━━━ Material for this task

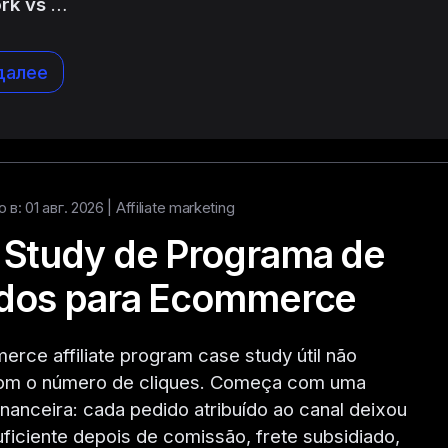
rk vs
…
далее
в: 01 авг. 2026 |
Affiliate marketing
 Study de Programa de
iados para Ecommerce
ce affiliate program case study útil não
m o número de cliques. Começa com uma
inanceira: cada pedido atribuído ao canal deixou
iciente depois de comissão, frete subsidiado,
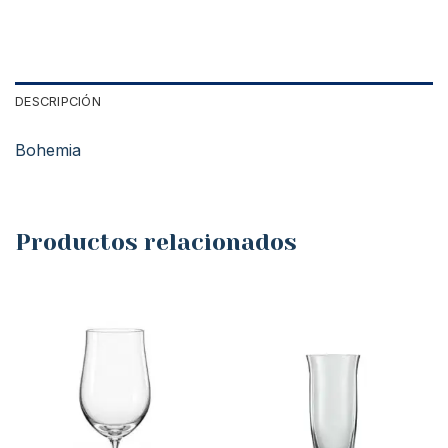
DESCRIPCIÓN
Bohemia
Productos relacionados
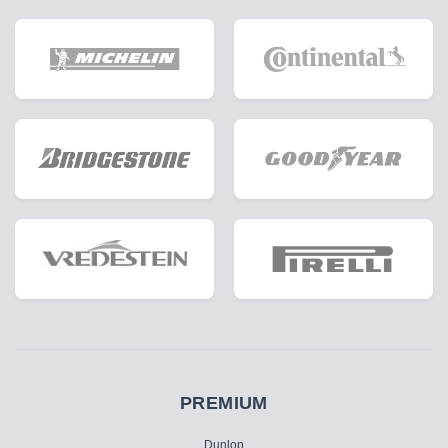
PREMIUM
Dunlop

━━━━━━

Instruction: Set down the text read from all the records above, word for word and line for line, leaving out the pictures.

Exercise response:
rk vs
…
далее
в: 01 авг. 2026 |
Affiliate marketing
 Study de Programa de
iados para Ecommerce
ce affiliate program case study útil não
m o número de cliques. Começa com uma
inanceira: cada pedido atribuído ao canal deixou
iciente depois de comissão, frete subsidiado,
DESCRIPCIÓN
Bohemia
Productos relacionados
PREMIUM
Dunlop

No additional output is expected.